SCTE-35について
今回は SCTE-35 をご存知ではない方にどういったものかを簡単にご説明していきます。
HLS では、SCTE-35 を使うことでマニフェストに動的に広告を挿入することができます。
SCTE とは、Society of Cable Telecommunications Engineers の略で、米国にある標準化団体です。
この SCTE が定めた規格の中で、その中でもよく使われる規格に SCTE-104 と SCTE-35 があります。
SCTE-104 はインサータ(エンコーダー)へのマーカとしてよく使われ、SCTE-35 はエンドデバイス向けのマーカとして使われることが多いです。ここでは両者の違いについては説明しません。

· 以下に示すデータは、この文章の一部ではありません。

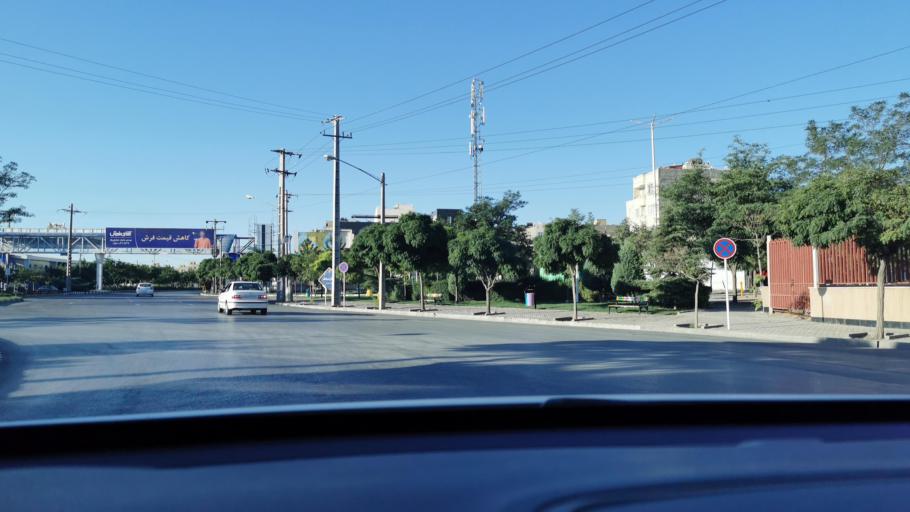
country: IR
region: Razavi Khorasan
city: Mashhad
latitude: 36.3563
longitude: 59.4876
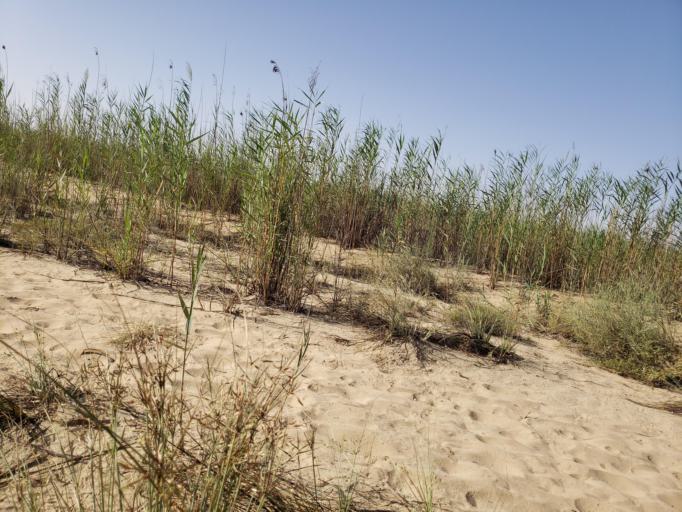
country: AE
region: Dubai
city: Dubai
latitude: 24.9712
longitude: 55.2105
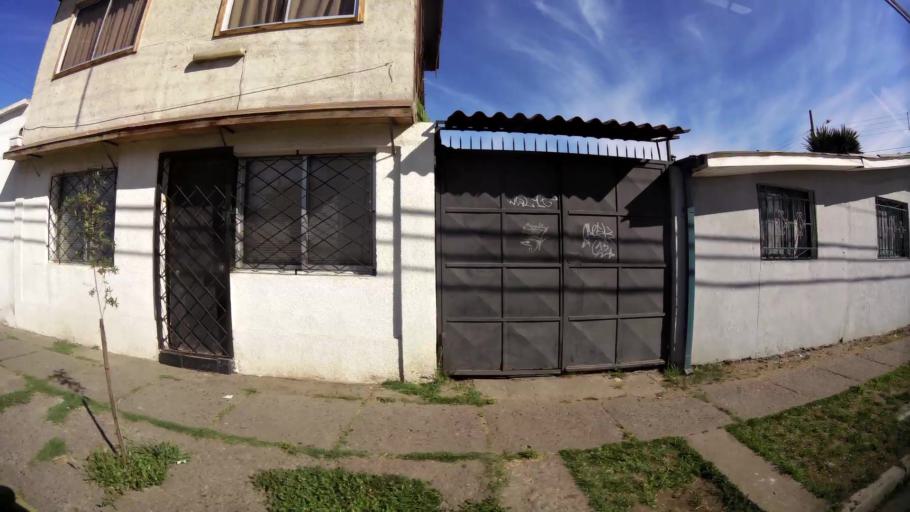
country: CL
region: Santiago Metropolitan
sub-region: Provincia de Santiago
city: Lo Prado
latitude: -33.4642
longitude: -70.7071
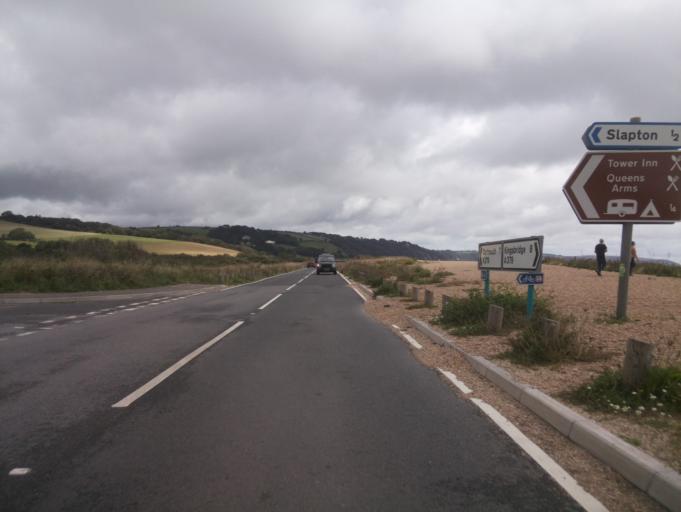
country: GB
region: England
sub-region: Devon
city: Dartmouth
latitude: 50.2875
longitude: -3.6451
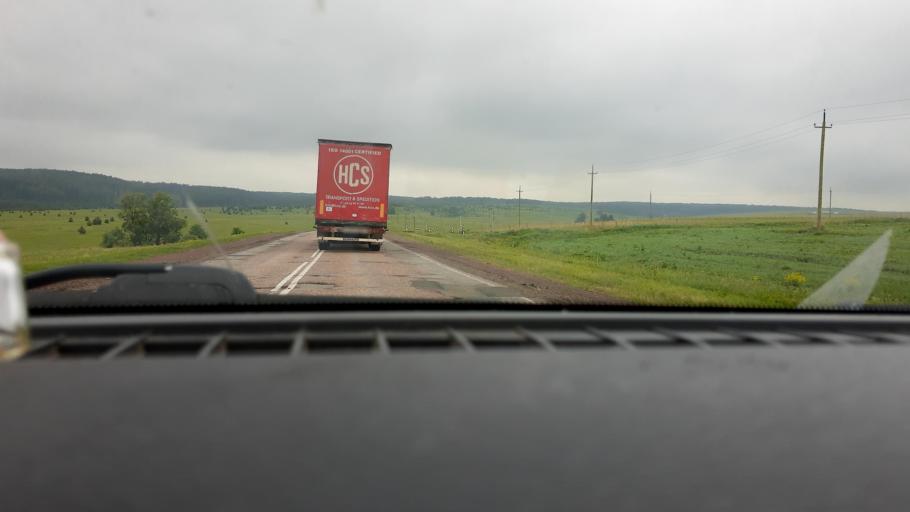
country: RU
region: Bashkortostan
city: Belebey
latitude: 54.2449
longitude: 54.0714
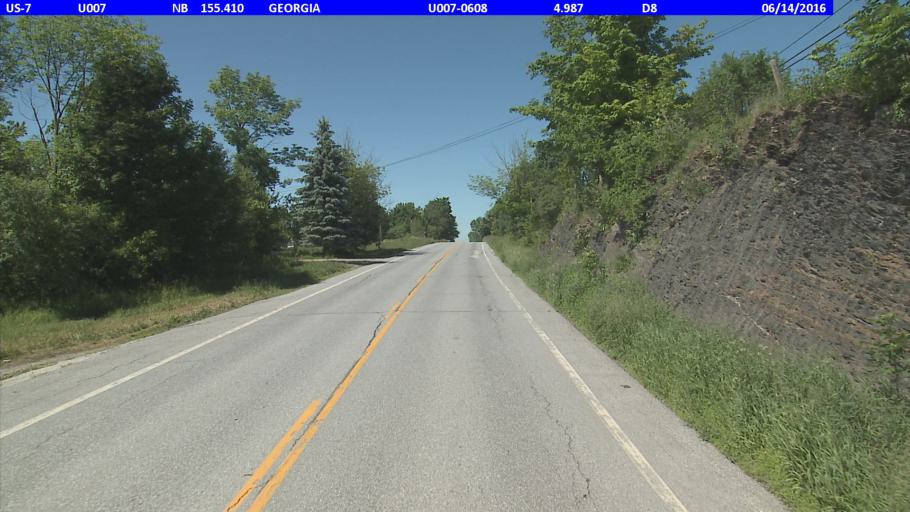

HLS や MPEG-DASH では SCTE-35 を採用しています。
SCTE-35 の仕様については以前は自由に読めましたが、現在はここから申請する必要があります。
ライブ配信を行う際、特定のタイムスタンプにマークをつけることで、映像を切り替えることができます。このマークをキューとも呼びます。
このマークを行う部分をスプライスポイントと呼びます。スプライスポイントは I フレームである必要があります。
スプライスポイントには、番組の開始と終了や広告の挿入と挿入終了を通知することができます。
スプライスポイントは、SCTE-104 ではメッセージを使い、SDI-VANC または TCP/IP でインサータ(エンコーダー)に通知されます。この中にメッセージが含まれます。
メッセージには 2 種類あります。
まず一つ目が splice_insert です。splice_insert はキューアウト、キューインを行うシンプルなメッセージです。これは長年使われており、多くのハードウェアでサポートされています。
splice_insert を使い、広告を挿入することをキューアウトといいます。キューアウトは splice_insert の out_of_network_indicator と呼ばれるフィールドが 1 にセットされると呼ばれます。
その一方で広告からメインコンテンツに戻ることをキューインといいます。キューインは splice_insert の out_of_network_indicator が 0 にセットされている必要があります。
HLS では、広告が挿入された場合に EXT-X-CUE-OUT というタグを挿入し、広告が終了した場合は EXT-X-CUE-IN というタグを挿入します。また、マーカーは Base64 でエンコードされ、EXT-OATCLS-SCTE35 タグに挿入されます。
1 | #EXTM3U |
splice_insert では、splice_event_id というフィールドに広告の ID を付与することができます。unique_program_id では番組の ID も付与できます。
もう一つ目が time_signal です。splice_insert では、キューアウトおよびキューインしか出来ませんでしたが、time_signal では、広告挿入する際の付加情報をつけることができます。
time_signal の segmentation_descriptor にある segmentation_type_id と segmentation_message を使うことで、その区切りがどういった意味をもつかを通知することができます。例えば splice_insert では番組開始と CM 挿入開始が同一でしか扱えませんでしたが、time_signal ではそれを別として扱うことが可能になります。
segmentation_type_id と segmentation_message の中身は SCTE-35 の仕様に決められています。
SCTE としては今後 splice_insert よりも time_signal を推奨していきたいと考えていますが、time_signal をサポートしたハードウェアは現状多くありませんし、現場レベルでも splice_insert の方が多く使われています。
SCTE-104/35 の仕様は膨大なので、これ以外にもたくさんありますので、是非一読しておきたいところです。